Only got curious recently when the hurricane came and I checked it to see which batteries it takes to make sure I had some. Was quite impressed with the O Ring sealing and that it used CR123s.


----------



## HarryN (Oct 5, 2005)

I am pretty sure that the X200 A uses a Lux III, not a Lux V. It has an interesting optic which projects a diamond shape - pretty narrow beam.

Not sure about the B version, but given the similar battery life, I think it is a Lux III as well, IIRC.

I am actually building up a 2 x CR2 version with U bin or K2 for my own use. Still a bit to go - there is a thread on it in the home made section if you are interested. At some point, I might need some testers to put some rounds on it before it goes out for general use.

The challenge for all of these short body lights is in the optics area - it is quite challenging to replace the 25 mm (1 inch) reflectors of a "normal light" and make them small, short, and perform. I spent the last 9 months on this challenge before obtaining really reasonable beams.


----------



## FredM (Oct 5, 2005)

HarryN said:


> At some point, I might need some testers to put some rounds on it before it goes out for general use.
> 
> The challenge for all of these short body lights is in the optics area - it is quite challenging to replace the 25 mm (1 inch) reflectors of a "normal light" and make them small, short, and perform. I spent the last 9 months on this challenge before obtaining really reasonable beams.



I have several handguns with rails and a Dillon reloader so if you want a good round count let me know. I shoot quite a bit and can step it up for a test period if you want.

The length of the light is kinda a problem and the CR2 idea seems to be a good one. Because if you think about it these type of lights just need reliability. Short battery life is not a problem because of the short nature of most encounters with a concealed weapon. Maintinance is a part of life with a CCW.

I assume this is your intention and not to make a military product right?


----------



## madecov (Oct 5, 2005)

#### ENTRIES SUPPLIED
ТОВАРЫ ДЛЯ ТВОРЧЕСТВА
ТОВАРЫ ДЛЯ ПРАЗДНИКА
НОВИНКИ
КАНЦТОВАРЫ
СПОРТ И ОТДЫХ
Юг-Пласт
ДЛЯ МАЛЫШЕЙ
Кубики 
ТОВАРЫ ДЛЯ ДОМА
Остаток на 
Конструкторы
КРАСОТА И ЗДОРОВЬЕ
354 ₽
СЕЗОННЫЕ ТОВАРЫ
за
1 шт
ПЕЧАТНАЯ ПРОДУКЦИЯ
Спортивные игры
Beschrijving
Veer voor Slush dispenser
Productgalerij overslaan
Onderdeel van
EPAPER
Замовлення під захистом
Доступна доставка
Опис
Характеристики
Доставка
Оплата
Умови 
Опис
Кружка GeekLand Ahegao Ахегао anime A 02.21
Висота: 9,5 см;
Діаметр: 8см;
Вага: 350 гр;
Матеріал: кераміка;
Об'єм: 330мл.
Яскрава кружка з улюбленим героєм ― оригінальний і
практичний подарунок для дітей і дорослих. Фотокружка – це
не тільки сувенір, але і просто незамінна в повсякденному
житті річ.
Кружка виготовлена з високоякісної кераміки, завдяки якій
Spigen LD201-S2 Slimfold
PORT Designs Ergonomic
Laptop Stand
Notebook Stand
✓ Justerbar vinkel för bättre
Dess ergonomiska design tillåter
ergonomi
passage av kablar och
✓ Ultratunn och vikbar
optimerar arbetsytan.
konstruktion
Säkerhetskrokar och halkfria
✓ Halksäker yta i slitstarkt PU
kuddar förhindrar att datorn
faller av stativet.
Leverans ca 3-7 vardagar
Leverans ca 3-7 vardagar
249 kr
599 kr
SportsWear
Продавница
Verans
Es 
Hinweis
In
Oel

#### EXERCISE INSTRUCTIONS
1) Could you echo the flashlight forum thread word for word, from start to finish?
2) Can you duplicate every line of the listing that comes after the flashlight forum thread, with nothing changed?

#### SOLUTIONS
1)
Only got curious recently when the hurricane came and I checked it to see which batteries it takes to make sure I had some. Was quite impressed with the O Ring sealing and that it used CR123s.


----------



## HarryN (Oct 5, 2005)

I am pretty sure that the X200 A uses a Lux III, not a Lux V. It has an interesting optic which projects a diamond shape - pretty narrow beam.

Not sure about the B version, but given the similar battery life, I think it is a Lux III as well, IIRC.

I am actually building up a 2 x CR2 version with U bin or K2 for my own use. Still a bit to go - there is a thread on it in the home made section if you are interested. At some point, I might need some testers to put some rounds on it before it goes out for general use.

The challenge for all of these short body lights is in the optics area - it is quite challenging to replace the 25 mm (1 inch) reflectors of a "normal light" and make them small, short, and perform. I spent the last 9 months on this challenge before obtaining really reasonable beams.


----------



## FredM (Oct 5, 2005)

HarryN said:


> At some point, I might need some testers to put some rounds on it before it goes out for general use.
> 
> The challenge for all of these short body lights is in the optics area - it is quite challenging to replace the 25 mm (1 inch) reflectors of a "normal light" and make them small, short, and perform. I spent the last 9 months on this challenge before obtaining really reasonable beams.



I have several handguns with rails and a Dillon reloader so if you want a good round count let me know. I shoot quite a bit and can step it up for a test period if you want.

The length of the light is kinda a problem and the CR2 idea seems to be a good one. Because if you think about it these type of lights just need reliability. Short battery life is not a problem because of the short nature of most encounters with a concealed weapon. Maintinance is a part of life with a CCW.

I assume this is your intention and not to make a military product right?


----------



## madecov (Oct 5, 2005)

2)
ТОВАРЫ ДЛЯ ТВОРЧЕСТВА
ТОВАРЫ ДЛЯ ПРАЗДНИКА
НОВИНКИ
КАНЦТОВАРЫ
СПОРТ И ОТДЫХ
Юг-Пласт
ДЛЯ МАЛЫШЕЙ
Кубики 
ТОВАРЫ ДЛЯ ДОМА
Остаток на 
Конструкторы
КРАСОТА И ЗДОРОВЬЕ
354 ₽
СЕЗОННЫЕ ТОВАРЫ
за
1 шт
ПЕЧАТНАЯ ПРОДУКЦИЯ
Спортивные игры
Beschrijving
Veer voor Slush dispenser
Productgalerij overslaan
Onderdeel van
EPAPER
Замовлення під захистом
Доступна доставка
Опис
Характеристики
Доставка
Оплата
Умови 
Опис
Кружка GeekLand Ahegao Ахегао anime A 02.21
Висота: 9,5 см;
Діаметр: 8см;
Вага: 350 гр;
Матеріал: кераміка;
Об'єм: 330мл.
Яскрава кружка з улюбленим героєм ― оригінальний і
практичний подарунок для дітей і дорослих. Фотокружка – це
не тільки сувенір, але і просто незамінна в повсякденному
житті річ.
Кружка виготовлена з високоякісної кераміки, завдяки якій
Spigen LD201-S2 Slimfold
PORT Designs Ergonomic
Laptop Stand
Notebook Stand
✓ Justerbar vinkel för bättre
Dess ergonomiska design tillåter
ergonomi
passage av kablar och
✓ Ultratunn och vikbar
optimerar arbetsytan.
konstruktion
Säkerhetskrokar och halkfria
✓ Halksäker yta i slitstarkt PU
kuddar förhindrar att datorn
faller av stativet.
Leverans ca 3-7 vardagar
Leverans ca 3-7 vardagar
249 kr
599 kr
SportsWear
Продавница
Verans
Es 
Hinweis
In
Oel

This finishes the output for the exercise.